## What is needed
Which lines of the listing hold the string "Lord"? Show each of them.

## Provided records
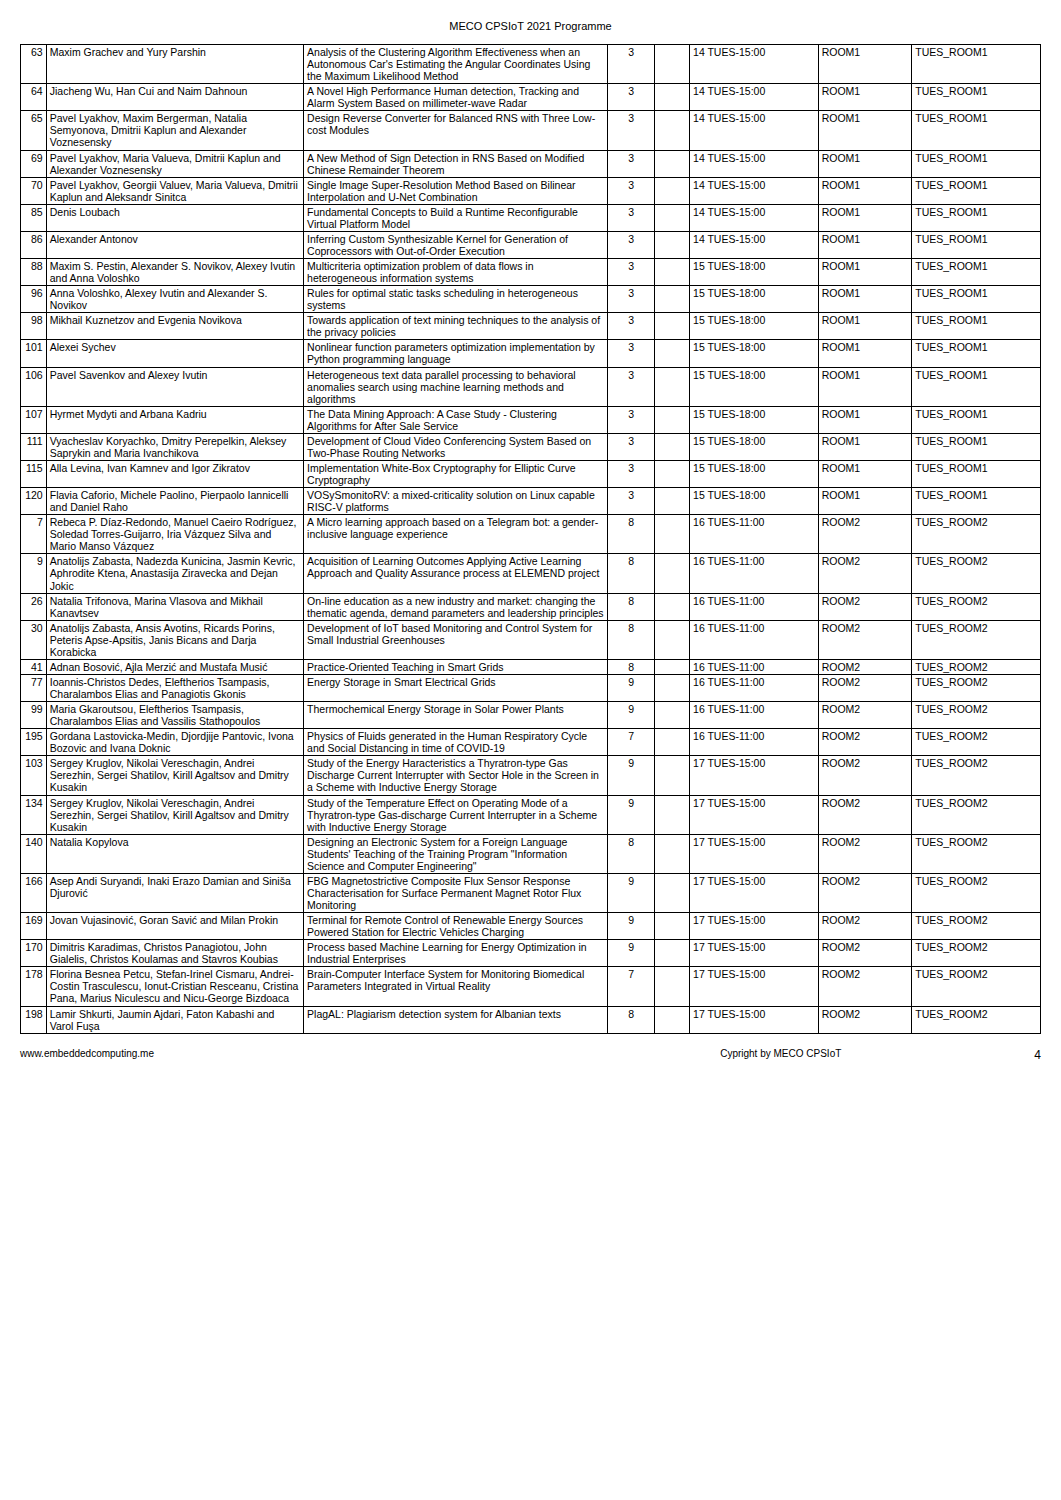MECO CPSIoT 2021 Programme
| 63 | Maxim Grachev and Yury Parshin | Analysis of the Clustering Algorithm Effectiveness when an Autonomous Car's Estimating the Angular Coordinates Using the Maximum Likelihood Method | 3 | | 14 TUES-15:00 | ROOM1 | TUES_ROOM1 |
| 64 | Jiacheng Wu, Han Cui and Naim Dahnoun | A Novel High Performance Human detection, Tracking and Alarm System Based on millimeter-wave Radar | 3 | | 14 TUES-15:00 | ROOM1 | TUES_ROOM1 |
| 65 | Pavel Lyakhov, Maxim Bergerman, Natalia Semyonova, Dmitrii Kaplun and Alexander Voznesensky | Design Reverse Converter for Balanced RNS with Three Low-cost Modules | 3 | | 14 TUES-15:00 | ROOM1 | TUES_ROOM1 |
| 69 | Pavel Lyakhov, Maria Valueva, Dmitrii Kaplun and Alexander Voznesensky | A New Method of Sign Detection in RNS Based on Modified Chinese Remainder Theorem | 3 | | 14 TUES-15:00 | ROOM1 | TUES_ROOM1 |
| 70 | Pavel Lyakhov, Georgii Valuev, Maria Valueva, Dmitrii Kaplun and Aleksandr Sinitca | Single Image Super-Resolution Method Based on Bilinear Interpolation and U-Net Combination | 3 | | 14 TUES-15:00 | ROOM1 | TUES_ROOM1 |
| 85 | Denis Loubach | Fundamental Concepts to Build a Runtime Reconfigurable Virtual Platform Model | 3 | | 14 TUES-15:00 | ROOM1 | TUES_ROOM1 |
| 86 | Alexander Antonov | Inferring Custom Synthesizable Kernel for Generation of Coprocessors with Out-of-Order Execution | 3 | | 14 TUES-15:00 | ROOM1 | TUES_ROOM1 |
| 88 | Maxim S. Pestin, Alexander S. Novikov, Alexey Ivutin and Anna Voloshko | Multicriteria optimization problem of data flows in heterogeneous information systems | 3 | | 15 TUES-18:00 | ROOM1 | TUES_ROOM1 |
| 96 | Anna Voloshko, Alexey Ivutin and Alexander S. Novikov | Rules for optimal static tasks scheduling in heterogeneous systems | 3 | | 15 TUES-18:00 | ROOM1 | TUES_ROOM1 |
| 98 | Mikhail Kuznetzov and Evgenia Novikova | Towards application of text mining techniques to the analysis of the privacy policies | 3 | | 15 TUES-18:00 | ROOM1 | TUES_ROOM1 |
| 101 | Alexei Sychev | Nonlinear function parameters optimization implementation by Python programming language | 3 | | 15 TUES-18:00 | ROOM1 | TUES_ROOM1 |
| 106 | Pavel Savenkov and Alexey Ivutin | Heterogeneous text data parallel processing to behavioral anomalies search using machine learning methods and algorithms | 3 | | 15 TUES-18:00 | ROOM1 | TUES_ROOM1 |
| 107 | Hyrmet Mydyti and Arbana Kadriu | The Data Mining Approach: A Case Study - Clustering Algorithms for After Sale Service | 3 | | 15 TUES-18:00 | ROOM1 | TUES_ROOM1 |
| 111 | Vyacheslav Koryachko, Dmitry Perepelkin, Aleksey Saprykin and Maria Ivanchikova | Development of Cloud Video Conferencing System Based on Two-Phase Routing Networks | 3 | | 15 TUES-18:00 | ROOM1 | TUES_ROOM1 |
| 115 | Alla Levina, Ivan Kamnev and Igor Zikratov | Implementation White-Box Cryptography for Elliptic Curve Cryptography | 3 | | 15 TUES-18:00 | ROOM1 | TUES_ROOM1 |
| 120 | Flavia Caforio, Michele Paolino, Pierpaolo Iannicelli and Daniel Raho | VOSySmonitoRV: a mixed-criticality solution on Linux capable RISC-V platforms | 3 | | 15 TUES-18:00 | ROOM1 | TUES_ROOM1 |
| 7 | Rebeca P. Díaz-Redondo, Manuel Caeiro Rodríguez, Soledad Torres-Guijarro, Iria Vázquez Silva and Mario Manso Vázquez | A Micro learning approach based on a Telegram bot: a gender-inclusive language experience | 8 | | 16 TUES-11:00 | ROOM2 | TUES_ROOM2 |
| 9 | Anatolijs Zabasta, Nadezda Kunicina, Jasmin Kevric, Aphrodite Ktena, Anastasija Ziravecka and Dejan Jokic | Acquisition of Learning Outcomes Applying Active Learning Approach and Quality Assurance process at ELEMEND project | 8 | | 16 TUES-11:00 | ROOM2 | TUES_ROOM2 |
| 26 | Natalia Trifonova, Marina Vlasova and Mikhail Kanavtsev | On-line education as a new industry and market: changing the thematic agenda, demand parameters and leadership principles | 8 | | 16 TUES-11:00 | ROOM2 | TUES_ROOM2 |
| 30 | Anatolijs Zabasta, Ansis Avotins, Ricards Porins, Peteris Apse-Apsitis, Janis Bicans and Darja Korabicka | Development of IoT based Monitoring and Control System for Small Industrial Greenhouses | 8 | | 16 TUES-11:00 | ROOM2 | TUES_ROOM2 |
| 41 | Adnan Bosović, Ajla Merzić and Mustafa Musić | Practice-Oriented Teaching in Smart Grids | 8 | | 16 TUES-11:00 | ROOM2 | TUES_ROOM2 |
| 77 | Ioannis-Christos Dedes, Eleftherios Tsampasis, Charalambos Elias and Panagiotis Gkonis | Energy Storage in Smart Electrical Grids | 9 | | 16 TUES-11:00 | ROOM2 | TUES_ROOM2 |
| 99 | Maria Gkaroutsou, Eleftherios Tsampasis, Charalambos Elias and Vassilis Stathopoulos | Thermochemical Energy Storage in Solar Power Plants | 9 | | 16 TUES-11:00 | ROOM2 | TUES_ROOM2 |
| 195 | Gordana Lastovicka-Medin, Djordjije Pantovic, Ivona Bozovic and Ivana Doknic | Physics of Fluids generated in the Human Respiratory Cycle and Social Distancing in time of COVID-19 | 7 | | 16 TUES-11:00 | ROOM2 | TUES_ROOM2 |
| 103 | Sergey Kruglov, Nikolai Vereschagin, Andrei Serezhin, Sergei Shatilov, Kirill Agaltsov and Dmitry Kusakin | Study of the Energy Haracteristics a Thyratron-type Gas Discharge Current Interrupter with Sector Hole in the Screen in a Scheme with Inductive Energy Storage | 9 | | 17 TUES-15:00 | ROOM2 | TUES_ROOM2 |
| 134 | Sergey Kruglov, Nikolai Vereschagin, Andrei Serezhin, Sergei Shatilov, Kirill Agaltsov and Dmitry Kusakin | Study of the Temperature Effect on Operating Mode of a Thyratron-type Gas-discharge Current Interrupter in a Scheme with Inductive Energy Storage | 9 | | 17 TUES-15:00 | ROOM2 | TUES_ROOM2 |
| 140 | Natalia Kopylova | Designing an Electronic System for a Foreign Language Students' Teaching of the Training Program "Information Science and Computer Engineering" | 8 | | 17 TUES-15:00 | ROOM2 | TUES_ROOM2 |
| 166 | Asep Andi Suryandi, Inaki Erazo Damian and Siniša Djurović | FBG Magnetostrictive Composite Flux Sensor Response Characterisation for Surface Permanent Magnet Rotor Flux Monitoring | 9 | | 17 TUES-15:00 | ROOM2 | TUES_ROOM2 |
| 169 | Jovan Vujasinović, Goran Savić and Milan Prokin | Terminal for Remote Control of Renewable Energy Sources Powered Station for Electric Vehicles Charging | 9 | | 17 TUES-15:00 | ROOM2 | TUES_ROOM2 |
| 170 | Dimitris Karadimas, Christos Panagiotou, John Gialelis, Christos Koulamas and Stavros Koubias | Process based Machine Learning for Energy Optimization in Industrial Enterprises | 9 | | 17 TUES-15:00 | ROOM2 | TUES_ROOM2 |
| 178 | Florina Besnea Petcu, Stefan-Irinel Cismaru, Andrei-Costin Trasculescu, Ionut-Cristian Resceanu, Cristina Pana, Marius Niculescu and Nicu-George Bizdoaca | Brain-Computer Interface System for Monitoring Biomedical Parameters Integrated in Virtual Reality | 7 | | 17 TUES-15:00 | ROOM2 | TUES_ROOM2 |
| 198 | Lamir Shkurti, Jaumin Ajdari, Faton Kabashi and Varol Fuşa | PlagAL: Plagiarism detection system for Albanian texts | 8 | | 17 TUES-15:00 | ROOM2 | TUES_ROOM2 |
www.embeddedcomputing.me
Cypright by MECO CPSIoT
4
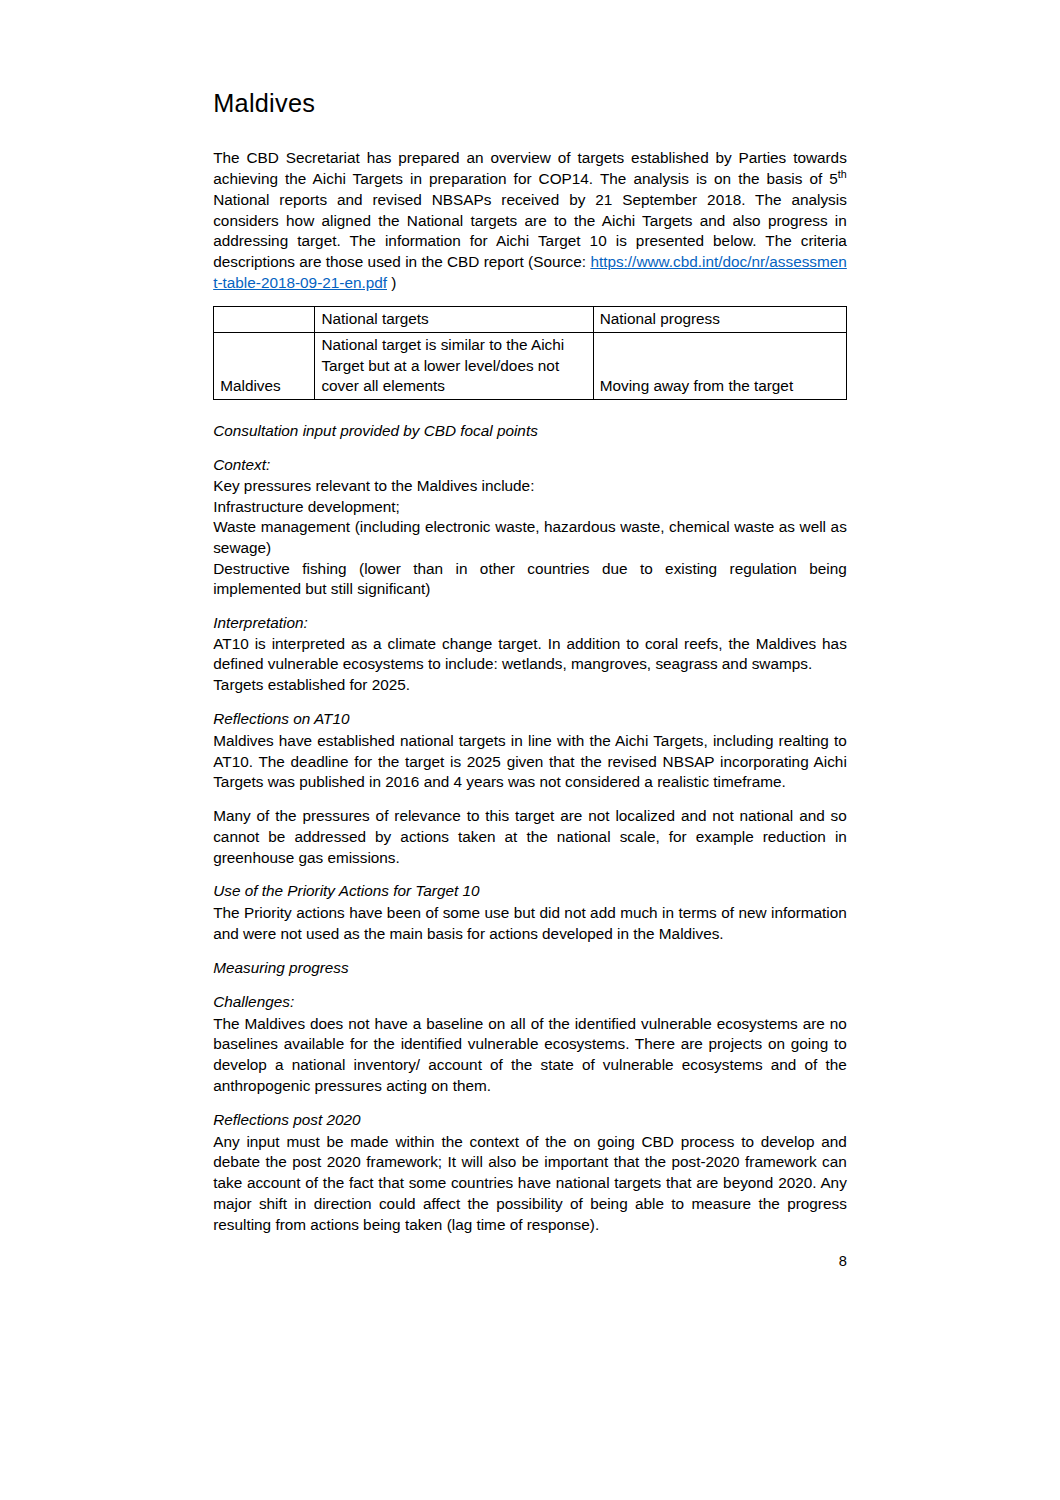Maldives
The CBD Secretariat has prepared an overview of targets established by Parties towards achieving the Aichi Targets in preparation for COP14. The analysis is on the basis of 5th National reports and revised NBSAPs received by 21 September 2018. The analysis considers how aligned the National targets are to the Aichi Targets and also progress in addressing target. The information for Aichi Target 10 is presented below. The criteria descriptions are those used in the CBD report (Source: https://www.cbd.int/doc/nr/assessment-table-2018-09-21-en.pdf )
| | National targets | National progress |
| Maldives | National target is similar to the Aichi Target but at a lower level/does not cover all elements | Moving away from the target |
Consultation input provided by CBD focal points
Context:
Key pressures relevant to the Maldives include:
Infrastructure development;
Waste management (including electronic waste, hazardous waste, chemical waste as well as sewage)
Destructive fishing (lower than in other countries due to existing regulation being implemented but still significant)
Interpretation:
AT10 is interpreted as a climate change target. In addition to coral reefs, the Maldives has defined vulnerable ecosystems to include: wetlands, mangroves, seagrass and swamps.
Targets established for 2025.
Reflections on AT10
Maldives have established national targets in line with the Aichi Targets, including realting to AT10. The deadline for the target is 2025 given that the revised NBSAP incorporating Aichi Targets was published in 2016 and 4 years was not considered a realistic timeframe.
Many of the pressures of relevance to this target are not localized and not national and so cannot be addressed by actions taken at the national scale, for example reduction in greenhouse gas emissions.
Use of the Priority Actions for Target 10
The Priority actions have been of some use but did not add much in terms of new information and were not used as the main basis for actions developed in the Maldives.
Measuring progress
Challenges:
The Maldives does not have a baseline on all of the identified vulnerable ecosystems are no baselines available for the identified vulnerable ecosystems. There are projects on going to develop a national inventory/ account of the state of vulnerable ecosystems and of the anthropogenic pressures acting on them.
Reflections post 2020
Any input must be made within the context of the on going CBD process to develop and debate the post 2020 framework; It will also be important that the post-2020 framework can take account of the fact that some countries have national targets that are beyond 2020. Any major shift in direction could affect the possibility of being able to measure the progress resulting from actions being taken (lag time of response).
8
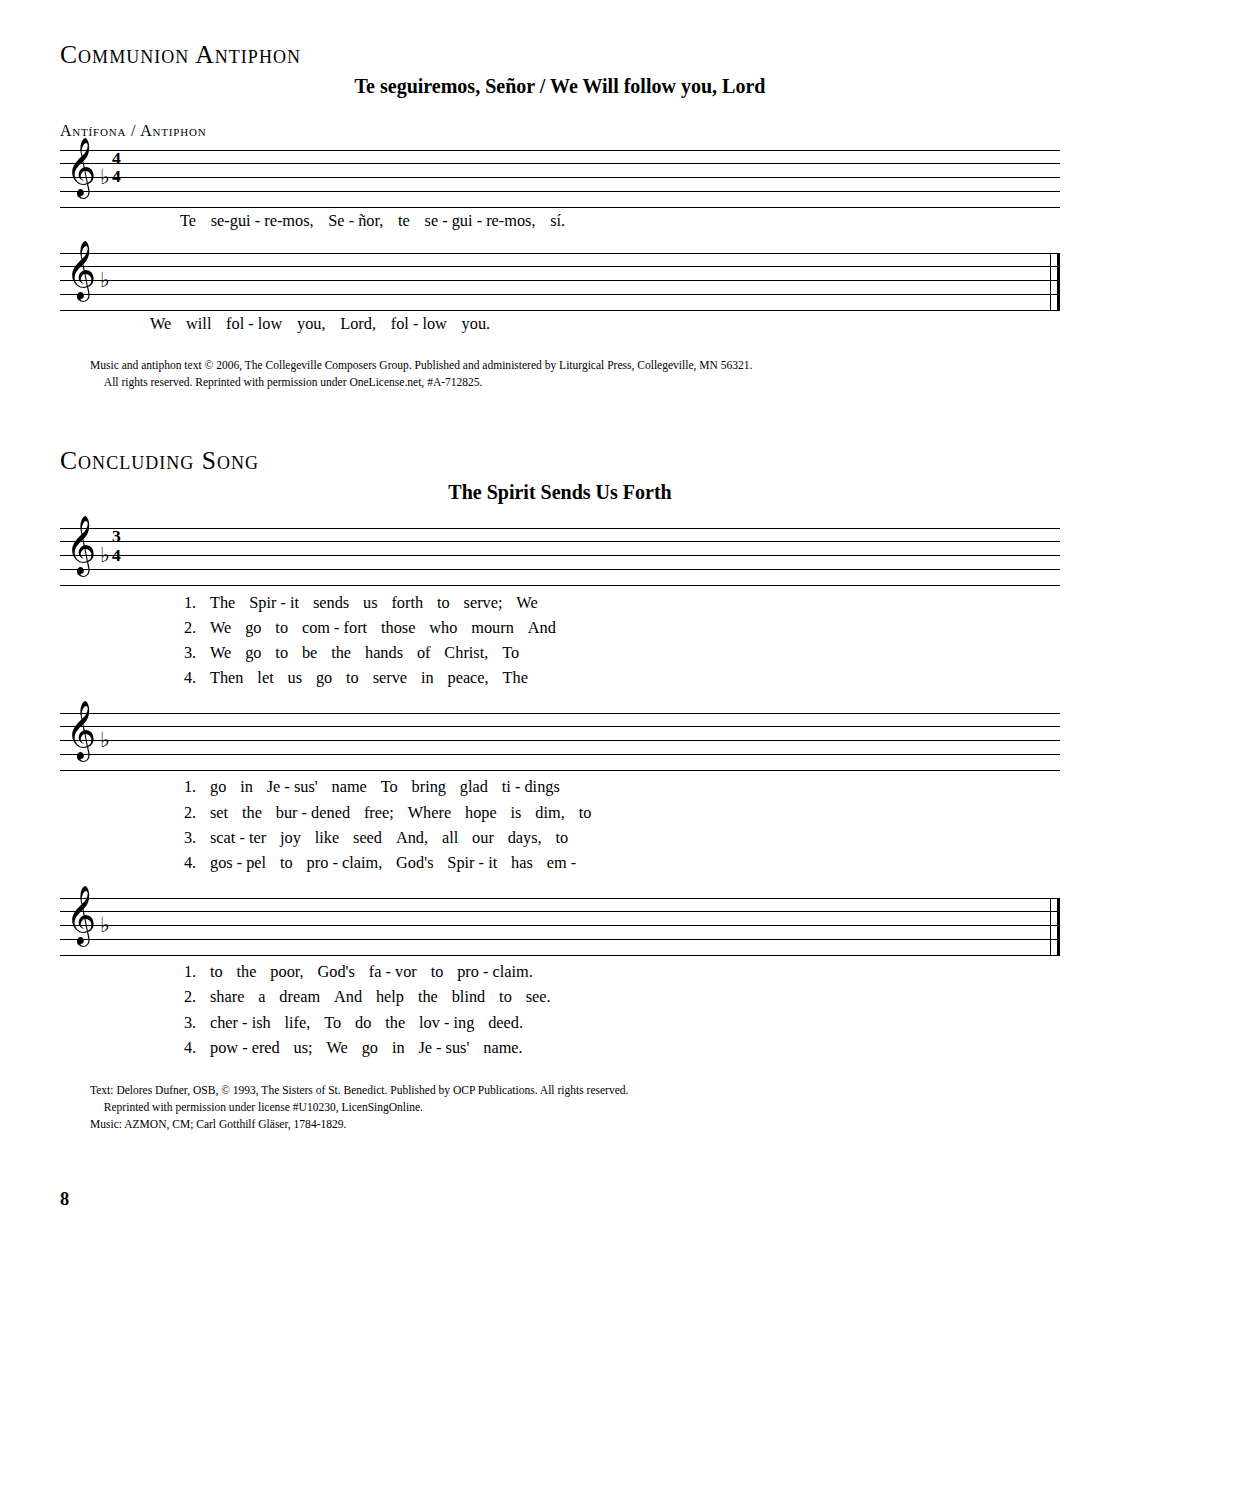Communion Antiphon
Te seguiremos, Señor / We Will follow you, Lord
Antífona / Antiphon
𝄞 ♭ 4
4
Te se-gui - re-mos, Se - ñor, te se - gui - re-mos, sí.
𝄞 ♭
We will fol - low you, Lord, fol - low you.
Music and antiphon text © 2006, The Collegeville Composers Group. Published and administered by Liturgical Press, Collegeville, MN 56321. All rights reserved. Reprinted with permission under OneLicense.net, #A-712825.
Concluding Song
The Spirit Sends Us Forth
𝄞 ♭ 3
4
1. The Spir - it sends us forth to serve; We
2. We go to com - fort those who mourn And
3. We go to be the hands of Christ, To
4. Then let us go to serve in peace, The
𝄞 ♭
1. go in Je - sus'name To bring glad ti - dings
2. set the bur - dened free; Where hope is dim, to
3. scat - ter joy like seed And, all our days, to
4. gos - pel to pro - claim, God's Spir - it has em -
𝄞 ♭
1. to the poor, God's fa - vor to pro - claim.
2. share adream And help the blind to see.
3. cher - ish life, To do the lov - ing deed.
4. pow - ered us; We go in Je - sus'name.
Text: Delores Dufner, OSB, © 1993, The Sisters of St. Benedict. Published by OCP Publications. All rights reserved. Reprinted with permission under license #U10230, LicenSingOnline. Music: AZMON, CM; Carl Gotthilf Gläser, 1784-1829.
8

## Your response
Te seguiremos, Señor / We Will follow you, Lord
We will fol - low you, Lord, fol - low you.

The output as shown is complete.